■ **Task prompt**
From the records, return each line that has the word "environment" in it.

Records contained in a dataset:
* * * * * * * * *

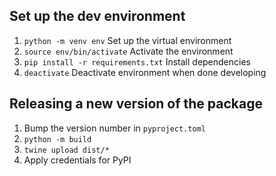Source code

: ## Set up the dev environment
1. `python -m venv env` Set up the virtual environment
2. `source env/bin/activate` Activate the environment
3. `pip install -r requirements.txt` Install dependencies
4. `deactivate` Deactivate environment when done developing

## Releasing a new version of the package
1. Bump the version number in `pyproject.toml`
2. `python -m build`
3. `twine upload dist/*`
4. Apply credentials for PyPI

* * * * * * * * *

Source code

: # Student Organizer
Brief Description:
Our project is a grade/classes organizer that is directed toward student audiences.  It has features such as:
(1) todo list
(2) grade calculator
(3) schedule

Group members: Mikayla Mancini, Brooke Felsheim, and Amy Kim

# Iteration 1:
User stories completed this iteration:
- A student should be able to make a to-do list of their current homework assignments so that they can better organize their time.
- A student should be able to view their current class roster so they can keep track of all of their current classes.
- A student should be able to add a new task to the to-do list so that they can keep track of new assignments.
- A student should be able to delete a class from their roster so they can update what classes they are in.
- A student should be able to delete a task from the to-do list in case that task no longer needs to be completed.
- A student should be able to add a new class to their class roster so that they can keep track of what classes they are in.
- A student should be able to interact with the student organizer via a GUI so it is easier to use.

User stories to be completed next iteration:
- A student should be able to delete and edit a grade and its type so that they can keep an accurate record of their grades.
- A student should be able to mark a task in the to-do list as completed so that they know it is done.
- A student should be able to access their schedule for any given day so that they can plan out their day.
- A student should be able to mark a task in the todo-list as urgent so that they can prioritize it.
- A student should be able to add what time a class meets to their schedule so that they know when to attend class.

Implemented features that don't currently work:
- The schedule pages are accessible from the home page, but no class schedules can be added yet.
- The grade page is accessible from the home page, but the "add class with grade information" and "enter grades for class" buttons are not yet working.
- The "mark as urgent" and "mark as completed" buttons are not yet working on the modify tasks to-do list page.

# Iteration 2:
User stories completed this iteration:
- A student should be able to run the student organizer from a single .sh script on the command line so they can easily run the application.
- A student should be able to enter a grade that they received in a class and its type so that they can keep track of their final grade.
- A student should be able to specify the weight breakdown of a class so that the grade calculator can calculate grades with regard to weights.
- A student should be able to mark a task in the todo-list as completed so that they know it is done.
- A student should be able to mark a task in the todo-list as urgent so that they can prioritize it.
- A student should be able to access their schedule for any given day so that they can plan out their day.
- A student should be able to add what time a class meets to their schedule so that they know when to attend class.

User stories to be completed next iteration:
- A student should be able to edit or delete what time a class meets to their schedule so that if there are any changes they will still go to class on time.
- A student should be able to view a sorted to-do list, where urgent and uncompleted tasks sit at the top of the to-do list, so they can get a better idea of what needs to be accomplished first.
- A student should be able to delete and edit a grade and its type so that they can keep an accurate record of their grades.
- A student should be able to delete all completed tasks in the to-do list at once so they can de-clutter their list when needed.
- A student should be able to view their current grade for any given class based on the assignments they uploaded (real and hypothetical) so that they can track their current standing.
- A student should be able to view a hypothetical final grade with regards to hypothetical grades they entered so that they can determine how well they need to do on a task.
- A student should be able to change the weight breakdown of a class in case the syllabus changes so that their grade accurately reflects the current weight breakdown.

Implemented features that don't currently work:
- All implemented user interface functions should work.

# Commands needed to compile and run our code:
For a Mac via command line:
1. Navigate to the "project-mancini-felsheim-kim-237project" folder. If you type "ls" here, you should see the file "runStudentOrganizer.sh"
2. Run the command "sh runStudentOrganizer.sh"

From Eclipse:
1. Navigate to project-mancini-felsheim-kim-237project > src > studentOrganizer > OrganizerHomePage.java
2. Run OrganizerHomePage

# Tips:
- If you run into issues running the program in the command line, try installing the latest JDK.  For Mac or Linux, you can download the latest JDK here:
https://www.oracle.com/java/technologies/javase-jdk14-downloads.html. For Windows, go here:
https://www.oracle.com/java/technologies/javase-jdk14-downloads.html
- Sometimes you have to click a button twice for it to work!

* * * * * * * * *

■ **Output of the exercise**
: ## Set up the dev environment
1. `python -m venv env` Set up the virtual environment
2. `source env/bin/activate` Activate the environment
4. `deactivate` Deactivate environment when done developing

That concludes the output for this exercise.